The field equations of noncommutative gravity can be obtained by replacing all exterior products by twist-deformed exterior products in the action functional of general relativity and are here studied by requiring that the torsion 2-form should vanish and that the Lorentz-Lie-algebra-valued part of the full connection 1-form should be self-dual. Two other conditions, expressing self-duality of a pair 2-forms occurring in the full curvature 2-form, are also imposed. This leads to a systematic solution strategy, here displayed for the first time, where all parts of the connection 1-form are first evaluated, and hence the full curvature 2-form, and eventually all parts of the tetrad 1-form, when expanded on the basis of. matrices.

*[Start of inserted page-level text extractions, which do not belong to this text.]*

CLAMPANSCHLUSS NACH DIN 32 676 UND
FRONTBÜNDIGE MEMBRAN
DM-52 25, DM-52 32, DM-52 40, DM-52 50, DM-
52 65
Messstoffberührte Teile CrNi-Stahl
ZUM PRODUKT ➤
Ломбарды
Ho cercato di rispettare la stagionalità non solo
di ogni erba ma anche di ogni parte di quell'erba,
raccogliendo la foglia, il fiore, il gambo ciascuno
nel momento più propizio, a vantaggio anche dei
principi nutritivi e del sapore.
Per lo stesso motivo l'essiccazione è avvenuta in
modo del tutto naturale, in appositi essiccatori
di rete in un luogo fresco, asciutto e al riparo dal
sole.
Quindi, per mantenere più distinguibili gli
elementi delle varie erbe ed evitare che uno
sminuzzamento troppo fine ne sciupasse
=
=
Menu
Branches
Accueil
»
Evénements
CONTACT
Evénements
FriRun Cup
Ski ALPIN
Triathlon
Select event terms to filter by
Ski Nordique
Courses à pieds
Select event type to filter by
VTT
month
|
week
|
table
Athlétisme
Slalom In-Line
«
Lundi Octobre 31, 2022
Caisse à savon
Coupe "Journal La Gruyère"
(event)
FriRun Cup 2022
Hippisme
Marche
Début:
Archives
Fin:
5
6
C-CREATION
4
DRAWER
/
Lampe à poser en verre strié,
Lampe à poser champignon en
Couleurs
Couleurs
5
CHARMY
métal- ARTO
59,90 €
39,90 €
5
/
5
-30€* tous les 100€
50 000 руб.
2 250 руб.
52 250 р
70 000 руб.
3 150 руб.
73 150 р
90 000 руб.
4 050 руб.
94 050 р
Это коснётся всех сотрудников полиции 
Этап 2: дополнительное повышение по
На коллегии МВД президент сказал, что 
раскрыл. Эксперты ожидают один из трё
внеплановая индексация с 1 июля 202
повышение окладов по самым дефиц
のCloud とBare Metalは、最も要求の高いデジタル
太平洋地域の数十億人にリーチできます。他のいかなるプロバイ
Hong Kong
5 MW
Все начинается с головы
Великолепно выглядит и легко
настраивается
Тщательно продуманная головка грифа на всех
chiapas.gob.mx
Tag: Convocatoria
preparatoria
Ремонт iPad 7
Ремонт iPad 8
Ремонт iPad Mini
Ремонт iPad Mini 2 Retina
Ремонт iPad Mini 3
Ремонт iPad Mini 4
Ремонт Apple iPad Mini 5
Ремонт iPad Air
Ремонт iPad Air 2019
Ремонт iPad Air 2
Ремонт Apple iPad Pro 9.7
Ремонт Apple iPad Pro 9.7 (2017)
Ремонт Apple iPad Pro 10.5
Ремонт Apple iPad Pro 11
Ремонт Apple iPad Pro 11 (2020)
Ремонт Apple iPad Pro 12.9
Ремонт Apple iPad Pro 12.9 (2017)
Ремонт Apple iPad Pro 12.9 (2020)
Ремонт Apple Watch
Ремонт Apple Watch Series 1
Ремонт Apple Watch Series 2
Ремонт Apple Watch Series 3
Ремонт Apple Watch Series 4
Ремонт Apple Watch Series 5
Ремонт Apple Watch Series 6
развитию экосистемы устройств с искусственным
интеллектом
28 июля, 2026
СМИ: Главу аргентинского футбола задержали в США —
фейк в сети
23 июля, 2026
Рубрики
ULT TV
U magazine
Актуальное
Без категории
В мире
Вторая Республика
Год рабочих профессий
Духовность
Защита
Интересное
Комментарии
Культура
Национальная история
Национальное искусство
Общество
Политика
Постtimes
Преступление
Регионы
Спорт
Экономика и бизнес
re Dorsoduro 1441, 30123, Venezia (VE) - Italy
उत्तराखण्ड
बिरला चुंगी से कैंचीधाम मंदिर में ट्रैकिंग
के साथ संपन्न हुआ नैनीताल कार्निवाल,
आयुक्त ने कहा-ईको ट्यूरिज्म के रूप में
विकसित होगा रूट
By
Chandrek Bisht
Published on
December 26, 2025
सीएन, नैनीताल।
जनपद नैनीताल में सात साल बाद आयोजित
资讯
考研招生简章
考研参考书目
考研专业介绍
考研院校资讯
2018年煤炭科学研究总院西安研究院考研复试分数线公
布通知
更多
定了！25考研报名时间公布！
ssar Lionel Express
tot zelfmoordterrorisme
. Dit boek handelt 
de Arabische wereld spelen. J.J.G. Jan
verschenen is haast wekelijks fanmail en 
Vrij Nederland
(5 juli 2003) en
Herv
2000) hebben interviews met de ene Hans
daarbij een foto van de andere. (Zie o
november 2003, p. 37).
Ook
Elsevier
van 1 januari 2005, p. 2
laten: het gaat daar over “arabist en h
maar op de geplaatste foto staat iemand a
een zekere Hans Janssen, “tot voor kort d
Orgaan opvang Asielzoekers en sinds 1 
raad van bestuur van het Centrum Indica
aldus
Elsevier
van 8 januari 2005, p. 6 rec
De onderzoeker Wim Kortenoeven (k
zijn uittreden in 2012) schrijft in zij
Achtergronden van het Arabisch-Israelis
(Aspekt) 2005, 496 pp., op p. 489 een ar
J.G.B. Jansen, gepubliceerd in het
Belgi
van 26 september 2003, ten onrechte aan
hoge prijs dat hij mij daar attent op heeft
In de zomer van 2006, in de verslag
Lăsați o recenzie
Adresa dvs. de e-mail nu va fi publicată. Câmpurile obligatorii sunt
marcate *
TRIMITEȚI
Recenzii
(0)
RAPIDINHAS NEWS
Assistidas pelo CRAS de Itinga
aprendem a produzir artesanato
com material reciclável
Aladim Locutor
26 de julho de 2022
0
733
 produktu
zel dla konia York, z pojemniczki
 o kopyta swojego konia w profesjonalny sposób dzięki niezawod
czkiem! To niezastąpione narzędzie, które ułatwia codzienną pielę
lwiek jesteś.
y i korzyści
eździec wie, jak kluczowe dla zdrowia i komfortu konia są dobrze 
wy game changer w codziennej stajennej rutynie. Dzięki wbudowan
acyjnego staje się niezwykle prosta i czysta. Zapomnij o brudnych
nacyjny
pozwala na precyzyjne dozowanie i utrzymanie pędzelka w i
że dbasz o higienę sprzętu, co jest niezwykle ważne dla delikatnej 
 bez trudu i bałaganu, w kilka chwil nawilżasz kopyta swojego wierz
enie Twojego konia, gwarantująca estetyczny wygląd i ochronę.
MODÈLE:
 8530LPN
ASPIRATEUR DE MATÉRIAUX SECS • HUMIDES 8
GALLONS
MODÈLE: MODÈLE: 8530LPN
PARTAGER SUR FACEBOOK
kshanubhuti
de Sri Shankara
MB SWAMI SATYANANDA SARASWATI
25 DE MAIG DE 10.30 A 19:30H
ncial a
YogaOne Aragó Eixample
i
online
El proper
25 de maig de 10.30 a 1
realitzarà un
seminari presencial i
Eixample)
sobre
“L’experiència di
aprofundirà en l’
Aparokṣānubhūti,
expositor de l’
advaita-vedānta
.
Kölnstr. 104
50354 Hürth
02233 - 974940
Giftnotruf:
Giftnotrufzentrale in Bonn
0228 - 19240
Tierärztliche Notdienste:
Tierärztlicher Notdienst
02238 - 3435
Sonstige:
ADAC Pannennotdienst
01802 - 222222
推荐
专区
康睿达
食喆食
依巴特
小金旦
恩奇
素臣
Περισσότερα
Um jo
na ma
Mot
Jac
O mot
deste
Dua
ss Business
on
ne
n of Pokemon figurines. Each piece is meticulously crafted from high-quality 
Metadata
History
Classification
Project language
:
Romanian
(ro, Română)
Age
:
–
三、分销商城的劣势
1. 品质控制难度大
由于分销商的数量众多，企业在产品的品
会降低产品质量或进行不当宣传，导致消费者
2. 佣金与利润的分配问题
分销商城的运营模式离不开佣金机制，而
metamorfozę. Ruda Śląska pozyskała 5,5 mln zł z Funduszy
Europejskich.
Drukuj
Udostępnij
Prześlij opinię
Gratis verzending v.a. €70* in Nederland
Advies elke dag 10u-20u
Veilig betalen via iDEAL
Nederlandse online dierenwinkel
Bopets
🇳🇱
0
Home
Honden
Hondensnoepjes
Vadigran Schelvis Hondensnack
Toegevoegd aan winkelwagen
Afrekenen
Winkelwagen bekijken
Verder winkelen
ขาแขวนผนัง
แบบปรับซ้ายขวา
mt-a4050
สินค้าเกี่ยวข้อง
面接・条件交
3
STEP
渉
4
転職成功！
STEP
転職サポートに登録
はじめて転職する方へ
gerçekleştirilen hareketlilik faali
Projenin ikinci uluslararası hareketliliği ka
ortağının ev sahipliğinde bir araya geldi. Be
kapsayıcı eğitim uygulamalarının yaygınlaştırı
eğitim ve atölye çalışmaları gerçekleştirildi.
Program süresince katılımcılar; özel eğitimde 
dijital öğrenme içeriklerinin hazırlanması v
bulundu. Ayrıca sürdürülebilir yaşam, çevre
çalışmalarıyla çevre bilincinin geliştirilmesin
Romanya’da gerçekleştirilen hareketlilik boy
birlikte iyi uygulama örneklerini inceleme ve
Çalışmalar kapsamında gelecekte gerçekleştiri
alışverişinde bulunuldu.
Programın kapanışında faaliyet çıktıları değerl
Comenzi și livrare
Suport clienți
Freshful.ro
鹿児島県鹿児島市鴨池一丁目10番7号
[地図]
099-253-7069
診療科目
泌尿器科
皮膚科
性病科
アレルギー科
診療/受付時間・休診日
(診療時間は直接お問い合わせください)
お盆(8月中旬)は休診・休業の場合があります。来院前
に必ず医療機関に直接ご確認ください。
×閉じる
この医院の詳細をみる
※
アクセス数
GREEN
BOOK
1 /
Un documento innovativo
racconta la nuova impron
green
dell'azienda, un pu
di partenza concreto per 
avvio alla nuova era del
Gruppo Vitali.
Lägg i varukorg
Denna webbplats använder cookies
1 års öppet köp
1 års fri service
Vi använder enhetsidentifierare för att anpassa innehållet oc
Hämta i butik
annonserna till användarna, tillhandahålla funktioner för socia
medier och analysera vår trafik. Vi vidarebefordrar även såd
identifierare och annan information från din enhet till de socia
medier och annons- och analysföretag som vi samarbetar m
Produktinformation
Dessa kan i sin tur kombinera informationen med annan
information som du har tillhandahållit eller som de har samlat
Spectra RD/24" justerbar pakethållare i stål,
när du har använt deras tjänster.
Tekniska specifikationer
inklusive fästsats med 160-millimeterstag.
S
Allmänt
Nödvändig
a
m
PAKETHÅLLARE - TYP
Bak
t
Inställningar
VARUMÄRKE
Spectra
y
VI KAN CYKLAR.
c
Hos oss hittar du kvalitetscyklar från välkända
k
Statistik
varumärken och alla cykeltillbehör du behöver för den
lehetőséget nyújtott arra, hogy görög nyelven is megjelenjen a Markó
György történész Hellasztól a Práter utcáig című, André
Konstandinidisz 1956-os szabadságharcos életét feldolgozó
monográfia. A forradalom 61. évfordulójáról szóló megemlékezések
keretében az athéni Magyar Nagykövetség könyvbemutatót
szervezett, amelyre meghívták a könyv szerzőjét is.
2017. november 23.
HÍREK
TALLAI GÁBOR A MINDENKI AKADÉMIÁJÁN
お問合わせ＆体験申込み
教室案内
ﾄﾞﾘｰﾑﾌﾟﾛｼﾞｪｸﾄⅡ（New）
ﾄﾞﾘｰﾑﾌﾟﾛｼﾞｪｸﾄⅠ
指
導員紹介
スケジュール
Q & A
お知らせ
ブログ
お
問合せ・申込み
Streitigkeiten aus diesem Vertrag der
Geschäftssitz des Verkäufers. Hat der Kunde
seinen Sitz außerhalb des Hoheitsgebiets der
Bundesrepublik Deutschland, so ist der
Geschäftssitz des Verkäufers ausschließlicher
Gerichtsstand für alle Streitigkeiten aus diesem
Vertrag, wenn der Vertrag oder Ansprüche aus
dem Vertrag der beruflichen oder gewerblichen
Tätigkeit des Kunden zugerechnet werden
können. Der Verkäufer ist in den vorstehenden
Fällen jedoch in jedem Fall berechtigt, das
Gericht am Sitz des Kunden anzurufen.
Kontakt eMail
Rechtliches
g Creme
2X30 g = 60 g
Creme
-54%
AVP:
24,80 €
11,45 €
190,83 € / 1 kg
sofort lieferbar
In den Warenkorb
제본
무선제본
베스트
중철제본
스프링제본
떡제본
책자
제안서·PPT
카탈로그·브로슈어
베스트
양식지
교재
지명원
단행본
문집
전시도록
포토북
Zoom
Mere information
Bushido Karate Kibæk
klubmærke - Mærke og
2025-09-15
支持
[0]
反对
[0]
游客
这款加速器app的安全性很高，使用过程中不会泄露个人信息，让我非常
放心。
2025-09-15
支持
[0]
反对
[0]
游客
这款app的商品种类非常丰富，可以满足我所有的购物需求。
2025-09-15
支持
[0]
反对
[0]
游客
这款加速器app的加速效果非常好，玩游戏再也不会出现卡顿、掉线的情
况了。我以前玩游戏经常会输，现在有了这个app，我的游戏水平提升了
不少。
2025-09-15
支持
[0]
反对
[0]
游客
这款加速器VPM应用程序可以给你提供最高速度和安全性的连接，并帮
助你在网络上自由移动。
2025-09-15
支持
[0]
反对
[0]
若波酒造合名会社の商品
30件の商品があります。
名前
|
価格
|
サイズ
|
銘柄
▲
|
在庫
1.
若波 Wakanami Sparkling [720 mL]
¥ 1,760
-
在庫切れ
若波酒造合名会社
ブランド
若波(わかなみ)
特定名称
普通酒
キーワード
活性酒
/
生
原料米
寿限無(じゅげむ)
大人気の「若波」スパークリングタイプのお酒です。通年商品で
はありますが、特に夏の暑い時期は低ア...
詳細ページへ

By assuming asymptotic expansions which hold up to first order in the noncommutativity matrix in the neighborhood of the vanishing value for noncommutativity, we find a family of self-dual solutions of the field equations. This is generated by solving first an inhomogeneous wave equation on 1-forms in a classical curved spacetime (which is itself self-dual and solves the vacuum Einstein equations), subject to the Lorenz gauge condition. In particular, when the classical undeformed geometry is Kasner spacetime, the above scheme is fully computable out of solutions of the scalar wave equation in such a Kasner model.